If the Dean campaign doesn’t pull the ads, Kucinich said he’ll bend the former governor’s ear on the matter over the weekend. Kucinich says the two will cross paths at the New Hampshire AFL-CIO event in Whitefield on Saturday and at the DNC debate in Detroit on Sunday. If Kucinich takes the issue to the stage in Detroit, it wouldn’t be the first time Kucinich has pressed Dean at a debate. At the debate in Phoenix on Oct. 9, Kucinich sparred with Dean, engaging him in a spat over the proposed $87 billion for Iraq. Kucinich said that Dean had made a flip-flop in his position between the Sept. 25 CNBC/Wall Street Journal debate and an article in the morning’s New York Times. “Mr. Dean has said that he says what he believes,” Kucinich said. “I want to ask him, do you believe in spending $87 billion to keep our troops in Iraq? Because I don’t. Do you?” When the former Vermont governor replied he would keep the troops there “if the president was willing to pay for it,” Kucinich continued to press for an answer until moderator Judy Woodruff redirected the questioning.

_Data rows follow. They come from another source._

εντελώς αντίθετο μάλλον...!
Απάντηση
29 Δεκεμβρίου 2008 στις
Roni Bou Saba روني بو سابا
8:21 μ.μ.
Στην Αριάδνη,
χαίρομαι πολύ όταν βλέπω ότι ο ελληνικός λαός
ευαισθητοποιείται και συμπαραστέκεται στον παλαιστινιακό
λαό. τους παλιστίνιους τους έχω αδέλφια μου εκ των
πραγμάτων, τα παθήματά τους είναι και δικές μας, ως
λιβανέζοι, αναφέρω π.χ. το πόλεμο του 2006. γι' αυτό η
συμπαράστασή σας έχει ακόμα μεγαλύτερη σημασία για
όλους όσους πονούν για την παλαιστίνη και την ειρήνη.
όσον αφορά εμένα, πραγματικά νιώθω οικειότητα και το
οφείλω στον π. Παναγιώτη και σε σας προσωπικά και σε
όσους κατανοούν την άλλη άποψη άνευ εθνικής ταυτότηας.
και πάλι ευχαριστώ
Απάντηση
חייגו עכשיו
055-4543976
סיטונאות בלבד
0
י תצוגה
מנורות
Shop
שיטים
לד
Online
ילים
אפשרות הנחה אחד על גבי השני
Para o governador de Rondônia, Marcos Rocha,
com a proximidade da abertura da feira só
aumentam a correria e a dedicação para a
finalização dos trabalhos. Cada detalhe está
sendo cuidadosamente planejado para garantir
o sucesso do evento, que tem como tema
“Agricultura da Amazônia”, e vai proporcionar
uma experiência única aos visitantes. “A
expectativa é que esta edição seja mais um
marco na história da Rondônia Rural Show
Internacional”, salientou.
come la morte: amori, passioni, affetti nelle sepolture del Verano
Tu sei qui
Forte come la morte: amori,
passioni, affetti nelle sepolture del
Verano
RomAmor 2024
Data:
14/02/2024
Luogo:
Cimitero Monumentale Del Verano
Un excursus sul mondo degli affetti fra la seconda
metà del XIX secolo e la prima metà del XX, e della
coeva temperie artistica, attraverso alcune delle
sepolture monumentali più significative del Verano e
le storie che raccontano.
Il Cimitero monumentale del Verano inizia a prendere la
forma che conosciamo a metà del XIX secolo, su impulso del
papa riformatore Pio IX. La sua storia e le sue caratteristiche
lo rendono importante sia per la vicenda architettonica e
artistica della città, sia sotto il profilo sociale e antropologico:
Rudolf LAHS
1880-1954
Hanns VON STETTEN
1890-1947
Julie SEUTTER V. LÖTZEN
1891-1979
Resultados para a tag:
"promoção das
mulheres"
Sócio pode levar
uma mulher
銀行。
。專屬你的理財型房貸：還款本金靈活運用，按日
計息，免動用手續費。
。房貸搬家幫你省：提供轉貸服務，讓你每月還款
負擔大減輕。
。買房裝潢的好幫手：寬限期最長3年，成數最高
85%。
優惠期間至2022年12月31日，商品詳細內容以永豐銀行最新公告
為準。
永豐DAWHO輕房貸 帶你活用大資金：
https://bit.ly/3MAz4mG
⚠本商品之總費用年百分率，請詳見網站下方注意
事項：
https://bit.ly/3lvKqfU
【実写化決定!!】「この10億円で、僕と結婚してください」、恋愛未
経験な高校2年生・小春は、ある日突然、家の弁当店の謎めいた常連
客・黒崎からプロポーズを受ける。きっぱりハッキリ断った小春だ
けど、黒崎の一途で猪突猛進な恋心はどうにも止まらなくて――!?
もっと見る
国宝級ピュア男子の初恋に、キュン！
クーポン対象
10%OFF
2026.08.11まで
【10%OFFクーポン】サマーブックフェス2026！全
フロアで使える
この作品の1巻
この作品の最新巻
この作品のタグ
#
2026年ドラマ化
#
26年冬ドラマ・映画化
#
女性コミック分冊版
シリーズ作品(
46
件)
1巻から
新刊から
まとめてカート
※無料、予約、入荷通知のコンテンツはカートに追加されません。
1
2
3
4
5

KUCINICH TURNS DOWN “HARDBALL”
Kucinich is just saying “no” to an appearance on MSNBC’s “Hardball.” He will not appear on show from Harvard University, as the eight other candidates have agreed to do. The campaign has not seen eye-to-eye with host Chris Matthews for awhile now, and campaign press secretary David Swanson has described the host as having a “conservative agenda,” not in line with the liberal, progressive stance Kucinich is taking. The campaign could still be sore over comments Matthews made during an appearance on NBC’s “Today” show in late September. Matthews cited Dean as the only anti-war candidate in the race. Swanson was quick to point out, “Howard Dean waffled on war. Dennis is the one on all of those issues.” Matthews agreed to clarify on “Hardball,” but Kucinich’s campaign wanted the much larger “Today” show audience to hear the clarification, either from Matthews or during an appearance by Kucinich. “It’s not the place of the media to decide the elections, it’s the decision of the voters,” told me. Many are wondering if it’s wise for the congressman, lagging in the polls, to pass up an hour on national television. But this is a campaign that sticks to its principles, so don’t expect the campaign to retreat on the matter.